II. La perte de Célimène

On a dit précédemment qu’Alceste était prêt à pardonner Célimène, mais seulement sous certaines conditions. Il propose à la femme qu’il aime de le suivre en province, loin de la cour de Versailles. Il veut imposer son mode de vie sans relations sociales loin de toutes éventuelles hypocrisies à Célimène. « C’est par là seulement que, dans tous les esprits, Vous pouvez réparer le mal de vos écrits » il précise ici qu’il s’agit de la seule manière pour elle de se faire pardonner, et renforce encore son propos par la suite : « Et qu’après cet éclat qu’un noble cœur abhorre, Il peut m’être permis de vous aimer encore » Alceste ne peut continuer d’aimer Célimène que si elle accepte de sacrifier sa vie sociale par amour pour lui. Il lui pose un ultimatum.

Le refus est au départ catégorique pour Célimène: « Moi, renoncer au monde avant que de vieillir, Et dans votre désert aller m’ensevelir! ». L’exclamation fait preuve de l’étonnement de Célimène et du fait qu’elle trouve absurde de se couper de tous liens sociaux. Pour elle, c’est hors de question, elle n’a qu’une vingtaine d’années, et est déjà veuve, elle a donc la chance d’être libre et de pouvoir profiter, elle n’aurait aucun intérêt d’aller vivre loin de son monde avec Alceste.
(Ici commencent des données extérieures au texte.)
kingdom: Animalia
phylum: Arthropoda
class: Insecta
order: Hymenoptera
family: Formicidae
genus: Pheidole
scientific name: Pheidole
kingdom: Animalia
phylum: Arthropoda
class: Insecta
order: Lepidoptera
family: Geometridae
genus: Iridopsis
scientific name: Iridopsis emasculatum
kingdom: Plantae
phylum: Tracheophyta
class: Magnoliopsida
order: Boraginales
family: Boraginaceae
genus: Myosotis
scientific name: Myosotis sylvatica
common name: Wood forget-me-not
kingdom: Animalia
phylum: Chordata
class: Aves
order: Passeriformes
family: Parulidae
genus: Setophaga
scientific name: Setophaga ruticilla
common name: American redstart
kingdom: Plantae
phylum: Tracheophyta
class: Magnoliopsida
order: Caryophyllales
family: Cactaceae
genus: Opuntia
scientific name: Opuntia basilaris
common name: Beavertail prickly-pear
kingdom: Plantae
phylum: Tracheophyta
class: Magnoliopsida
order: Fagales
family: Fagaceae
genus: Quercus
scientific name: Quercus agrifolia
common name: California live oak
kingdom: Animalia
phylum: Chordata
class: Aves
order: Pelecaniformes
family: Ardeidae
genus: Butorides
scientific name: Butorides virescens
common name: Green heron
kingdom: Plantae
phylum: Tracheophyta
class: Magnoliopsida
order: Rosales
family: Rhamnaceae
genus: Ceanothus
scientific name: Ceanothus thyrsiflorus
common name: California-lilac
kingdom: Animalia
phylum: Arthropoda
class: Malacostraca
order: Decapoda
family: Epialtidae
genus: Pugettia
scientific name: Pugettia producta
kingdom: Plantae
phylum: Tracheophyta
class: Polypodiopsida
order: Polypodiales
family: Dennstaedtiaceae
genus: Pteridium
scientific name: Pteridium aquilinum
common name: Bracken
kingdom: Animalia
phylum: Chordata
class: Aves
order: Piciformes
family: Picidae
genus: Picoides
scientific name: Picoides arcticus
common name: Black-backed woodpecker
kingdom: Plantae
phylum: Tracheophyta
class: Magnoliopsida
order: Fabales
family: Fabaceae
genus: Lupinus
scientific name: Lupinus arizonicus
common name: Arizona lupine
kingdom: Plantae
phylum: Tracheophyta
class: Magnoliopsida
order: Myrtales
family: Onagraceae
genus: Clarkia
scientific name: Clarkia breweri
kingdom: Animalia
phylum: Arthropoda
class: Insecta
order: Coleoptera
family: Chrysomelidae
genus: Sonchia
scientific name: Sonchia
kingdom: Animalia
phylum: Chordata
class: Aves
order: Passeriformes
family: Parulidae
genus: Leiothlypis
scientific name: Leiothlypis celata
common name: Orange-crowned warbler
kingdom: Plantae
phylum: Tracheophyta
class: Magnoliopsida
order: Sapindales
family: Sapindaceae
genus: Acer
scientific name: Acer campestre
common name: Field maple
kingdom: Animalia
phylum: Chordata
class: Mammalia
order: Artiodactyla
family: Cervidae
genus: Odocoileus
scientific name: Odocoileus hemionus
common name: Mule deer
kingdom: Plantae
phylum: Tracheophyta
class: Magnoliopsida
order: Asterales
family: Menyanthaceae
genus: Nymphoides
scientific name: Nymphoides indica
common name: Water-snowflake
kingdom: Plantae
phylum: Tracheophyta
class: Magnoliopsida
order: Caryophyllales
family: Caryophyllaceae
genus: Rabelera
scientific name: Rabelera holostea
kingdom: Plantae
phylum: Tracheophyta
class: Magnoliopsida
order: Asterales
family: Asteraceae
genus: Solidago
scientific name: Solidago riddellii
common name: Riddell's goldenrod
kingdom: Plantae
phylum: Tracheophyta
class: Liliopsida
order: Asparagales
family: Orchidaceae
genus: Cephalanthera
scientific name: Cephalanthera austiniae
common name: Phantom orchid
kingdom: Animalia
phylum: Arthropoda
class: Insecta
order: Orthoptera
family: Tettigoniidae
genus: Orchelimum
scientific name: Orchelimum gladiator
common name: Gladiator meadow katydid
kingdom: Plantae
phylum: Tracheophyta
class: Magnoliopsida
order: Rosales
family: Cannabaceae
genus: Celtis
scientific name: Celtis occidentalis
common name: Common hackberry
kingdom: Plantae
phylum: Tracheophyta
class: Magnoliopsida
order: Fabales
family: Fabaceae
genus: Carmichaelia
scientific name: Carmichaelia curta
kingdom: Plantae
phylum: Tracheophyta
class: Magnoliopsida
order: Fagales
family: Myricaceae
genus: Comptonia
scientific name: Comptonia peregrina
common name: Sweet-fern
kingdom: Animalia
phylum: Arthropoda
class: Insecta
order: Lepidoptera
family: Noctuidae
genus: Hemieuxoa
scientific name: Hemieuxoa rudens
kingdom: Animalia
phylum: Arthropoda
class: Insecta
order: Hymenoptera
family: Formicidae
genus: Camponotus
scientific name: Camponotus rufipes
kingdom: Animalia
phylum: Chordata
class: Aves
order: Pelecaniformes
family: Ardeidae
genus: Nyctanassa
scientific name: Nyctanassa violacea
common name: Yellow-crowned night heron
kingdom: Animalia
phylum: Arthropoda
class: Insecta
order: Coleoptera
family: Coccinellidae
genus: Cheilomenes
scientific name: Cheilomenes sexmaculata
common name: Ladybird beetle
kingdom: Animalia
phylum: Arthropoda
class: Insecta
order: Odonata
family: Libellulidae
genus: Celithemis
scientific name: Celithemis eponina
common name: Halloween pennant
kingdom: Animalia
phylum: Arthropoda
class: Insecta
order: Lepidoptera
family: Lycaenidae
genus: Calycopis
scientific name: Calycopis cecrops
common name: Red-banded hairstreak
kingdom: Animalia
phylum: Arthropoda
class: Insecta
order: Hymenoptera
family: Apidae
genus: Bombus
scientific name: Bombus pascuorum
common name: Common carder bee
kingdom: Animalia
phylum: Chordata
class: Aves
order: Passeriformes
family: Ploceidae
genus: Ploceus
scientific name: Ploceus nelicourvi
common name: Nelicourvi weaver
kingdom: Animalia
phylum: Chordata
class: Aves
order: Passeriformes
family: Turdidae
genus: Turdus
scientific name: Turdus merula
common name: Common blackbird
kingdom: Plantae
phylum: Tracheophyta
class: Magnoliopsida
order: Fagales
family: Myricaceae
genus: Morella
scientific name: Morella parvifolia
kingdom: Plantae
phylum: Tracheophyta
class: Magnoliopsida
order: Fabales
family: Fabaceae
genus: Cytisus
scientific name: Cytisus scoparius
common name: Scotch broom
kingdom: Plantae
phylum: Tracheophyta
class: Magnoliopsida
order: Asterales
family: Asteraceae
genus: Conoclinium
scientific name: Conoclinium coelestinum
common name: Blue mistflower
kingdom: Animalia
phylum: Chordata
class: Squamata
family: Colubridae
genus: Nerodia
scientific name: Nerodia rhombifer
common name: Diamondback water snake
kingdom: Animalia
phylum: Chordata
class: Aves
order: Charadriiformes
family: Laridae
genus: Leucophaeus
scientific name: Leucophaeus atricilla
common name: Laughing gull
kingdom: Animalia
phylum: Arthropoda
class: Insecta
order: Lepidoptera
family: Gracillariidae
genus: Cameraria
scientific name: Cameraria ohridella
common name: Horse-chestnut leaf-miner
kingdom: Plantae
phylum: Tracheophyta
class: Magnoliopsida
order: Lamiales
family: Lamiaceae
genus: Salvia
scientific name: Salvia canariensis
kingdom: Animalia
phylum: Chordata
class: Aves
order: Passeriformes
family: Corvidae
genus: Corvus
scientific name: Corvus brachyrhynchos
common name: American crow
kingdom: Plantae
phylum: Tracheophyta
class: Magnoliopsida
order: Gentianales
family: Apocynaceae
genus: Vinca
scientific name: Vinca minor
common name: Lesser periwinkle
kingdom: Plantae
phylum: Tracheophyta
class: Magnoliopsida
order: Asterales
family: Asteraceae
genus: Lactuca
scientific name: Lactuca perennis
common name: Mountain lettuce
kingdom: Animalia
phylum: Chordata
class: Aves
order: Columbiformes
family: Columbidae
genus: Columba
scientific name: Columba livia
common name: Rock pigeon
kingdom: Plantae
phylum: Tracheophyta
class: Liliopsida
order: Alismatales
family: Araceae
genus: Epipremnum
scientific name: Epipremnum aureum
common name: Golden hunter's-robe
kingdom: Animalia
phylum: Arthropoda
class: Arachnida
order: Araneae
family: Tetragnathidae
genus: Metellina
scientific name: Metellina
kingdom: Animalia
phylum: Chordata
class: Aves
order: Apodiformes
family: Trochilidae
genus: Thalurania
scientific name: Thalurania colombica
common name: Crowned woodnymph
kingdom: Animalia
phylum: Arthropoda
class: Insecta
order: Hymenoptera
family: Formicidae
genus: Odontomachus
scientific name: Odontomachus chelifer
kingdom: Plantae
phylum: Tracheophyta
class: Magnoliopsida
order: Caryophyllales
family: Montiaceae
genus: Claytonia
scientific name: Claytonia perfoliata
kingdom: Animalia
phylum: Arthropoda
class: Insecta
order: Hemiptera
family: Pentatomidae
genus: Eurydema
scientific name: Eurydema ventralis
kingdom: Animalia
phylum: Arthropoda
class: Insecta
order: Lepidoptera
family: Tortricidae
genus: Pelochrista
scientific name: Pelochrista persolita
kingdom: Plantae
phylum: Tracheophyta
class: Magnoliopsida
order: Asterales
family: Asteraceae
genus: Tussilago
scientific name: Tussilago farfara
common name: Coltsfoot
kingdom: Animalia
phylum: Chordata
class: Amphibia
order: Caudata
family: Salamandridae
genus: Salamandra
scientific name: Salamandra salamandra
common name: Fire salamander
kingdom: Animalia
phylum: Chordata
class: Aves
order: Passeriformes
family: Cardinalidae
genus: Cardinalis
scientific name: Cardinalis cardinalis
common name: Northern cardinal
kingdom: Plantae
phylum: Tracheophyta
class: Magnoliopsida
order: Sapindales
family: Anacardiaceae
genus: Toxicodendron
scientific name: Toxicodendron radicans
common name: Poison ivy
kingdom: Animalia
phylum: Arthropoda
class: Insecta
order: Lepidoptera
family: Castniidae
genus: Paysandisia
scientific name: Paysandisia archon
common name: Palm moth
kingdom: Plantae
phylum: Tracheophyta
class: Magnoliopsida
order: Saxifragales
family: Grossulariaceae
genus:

Celui-ci s’offusque du refus de Célimène: « Que doit vous importer le reste du monde ? Vos désirs avec moi ne sont ils pas contents? ». L’énervement et l’incompréhension d’Alceste se font sentir, deux interrogations se suivent, ne laissant pas à Célimène l’opportunité de répondre à la première. Il essaye de comprendre les raisons de ce refus, il considère que si Célimène l’aime vraiment, cela ne doit lui poser aucun souci de sacrifier sa vie sociale pour Alceste. Il lui demande même si il répond correctement à ses désirs et si elle est satisfaite, il remet en question les sentiments de Célimène mais se remet lui-même en question tout de suite après, pour lui, le problème vient de lui et ne peut pas réellement venir de Célimène. Elle justifie alors son choix par la peur. « La solitude effraye une âme de vingt ans. Je ne sens point la mienne assez grande, assez forte, Pour me résoudre à prendre un dessein de la sorte». Célimène n’assume pas directement son choix, c’est son âme qui n’est pas capable de mener une telle vie.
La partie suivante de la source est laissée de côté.